=== Begin Enclosure ===

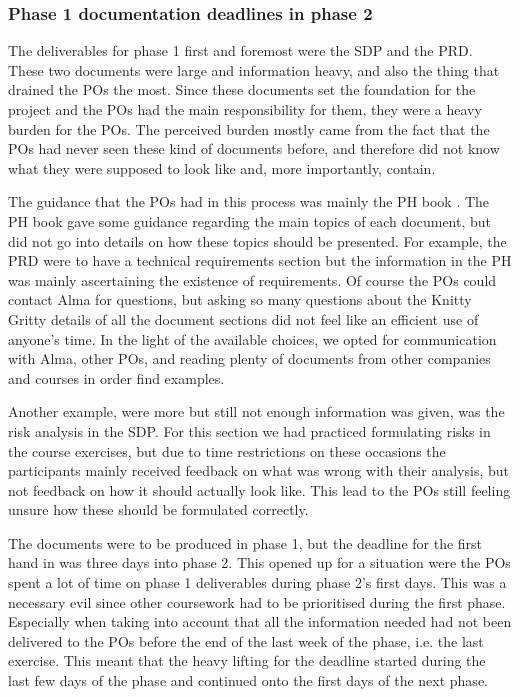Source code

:\documentclass{article}
\begin{document}
\subsubsection{Phase 1 documentation deadlines in phase 2}
The deliverables for phase 1 first and foremost were the SDP and the PRD. These two documents were large and information heavy, and also the thing that drained the POs the most. Since these documents set the foundation for the project and the POs had the main responsibility for them, they were a heavy burden for the POs. The perceived burden mostly came from the fact that the POs had never seen these kind of documents before, and therefore did not know what they were supposed to look like and, more importantly, contain. 

The guidance that the POs had in this process was mainly the PH book \cite{PH}. The PH book gave some guidance regarding the main topics of each document, but did not go into details on how these topics should be presented. For example, the PRD were to have a technical requirements section but the information in the PH was mainly ascertaining the existence of requirements. Of course the POs could contact Alma for questions, but asking so many questions about the Knitty Gritty details of all the document sections did not feel like an efficient use of anyone's time. In the light of the available choices, we opted for communication with Alma, other POs, and reading plenty of documents from other companies and courses in order find examples.

Another example, were more but still not enough information was given, was the risk analysis in the SDP. For this section we had practiced formulating risks in the course exercises, but due to time restrictions on these occasions the participants mainly received feedback on what was wrong with their analysis, but not feedback on how it should actually look like. This lead to the POs still feeling unsure how these should be formulated correctly.

The documents were to be produced in phase 1, but the deadline for the first hand in was three days into phase 2. This opened up for a situation were the POs spent a lot of time on phase 1 deliverables during phase 2's first days. This was a necessary evil since other coursework had to be prioritised during the first phase. Especially when taking into account that all the information needed had not been delivered to the POs before the end of the last week of the phase, i.e. the last exercise. This meant that the heavy lifting for the deadline started during the last few days of the phase and continued onto the first days of the next phase. 
\end{document}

=== End Enclosure ===

▶ [WHAT IS NEEDED]
Copy exactly the lines from the first line of the records above through the line with "1 documentation deadlines", both included, and nothing else. Pictures stay out.

▶ [SOLUTION TO THIS TASK]
Source code

:\documentclass{article}
\begin{document}
\subsubsection{Phase 1 documentation deadlines in phase 2}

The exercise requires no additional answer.